Kontroversi Iklan Politik PKS

Kontroversi Iklan Politik PKS

Upaya merebut simpati publik menuju pemilu 2009 semaik gencar dilakuan oleh kontestan politik. Salah satunya menyangkut pro dan kontra tentang iklan PKS yang dianggap tidak etis dengan menghadirkan tokoh-tokoh yang memiliki basis massa dari kelompok tertentu, juga perihal kontroversi mantan Presiden Soeharto sebagai pahlawan. Manuver PKS ini kemudian menggelinding menjadi wacana hangat di ruang publik. Pencantuman tokoh-tokoh seperti Soekarno, KH Ahmad Dahlan, KH Hasyim Asyari dalam iklan tersebut memicu protes dari kalangan NU dan Muhammadiyah. Dasar protes tersebut menyangkut klaim figur yang selama ini menjadi identitas kelompok politik. Begitu juga dengan memunculkan Soeharto sebagai tokoh pahlawan yang dianggap sebagian pihak sebagai ketidakkonsistenan PKS menjaga amanat reformasi.

» Langkah yang Dilakukan
**1)** Dalam teks tentang iklan PKS, dari kalangan mana saja protes muncul karena pencantuman tokoh-tokoh di iklan itu?
**2)** Sambung teks tentang iklan PKS mulai setelah kalimat terakhirnya.
Catatan di bawah ini adalah bahan tersendiri, terpisah dari teks tentang iklan PKS.

» Baris Data
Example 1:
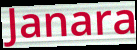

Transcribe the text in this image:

Janara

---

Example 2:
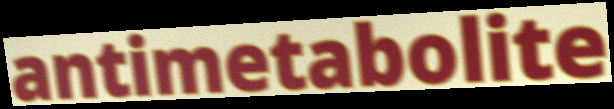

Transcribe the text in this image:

antimetabolite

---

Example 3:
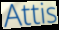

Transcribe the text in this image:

Attis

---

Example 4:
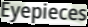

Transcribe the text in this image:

Eyepieces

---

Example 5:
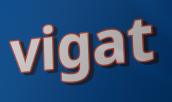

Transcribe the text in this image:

vigat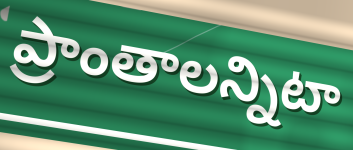
ప్రాంతాలన్నిటాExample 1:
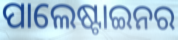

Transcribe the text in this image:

ପାଲେଷ୍ଟାଇନର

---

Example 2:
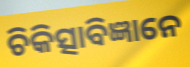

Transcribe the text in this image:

ଚିକିତ୍ସାବିଜ୍ଞାନେ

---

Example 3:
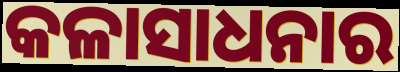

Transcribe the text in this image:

କଳାସାଧନାର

» Sebagai Jawaban
**1)** Protes datang dari kalangan NU dan Muhammadiyah.

**2)**
Manuver-manuver yang dilakukan oleh aktor politik tidak bisa kita lihat secara parsial. Tindakan politik dibimbing oleh adanya tujuan, yakni bagaimana partai bisa memenangkan tiket menuju kekuasaan. Jadi dalam membaca iklan PKS, tidak terlepas dari agenda pemenangan pemilu.Kontroversi pertama menyangkut tentang tokoh-tokoh bangsa yang memicu polemik. Sebenarnya sah-sah saja PKS memunculkan tokoh bangsa dalam iklan politiknya. Sebagai tokoh bangsa, Soekarno, KH Ahmad Dahlan, KH Hasyim Asyari walaupun memiliki akar sejarah dengan kekuatan politik tertentu, namun tidak menghalangi masyarakat untuk menjadikannya sebagai milik semua pihak.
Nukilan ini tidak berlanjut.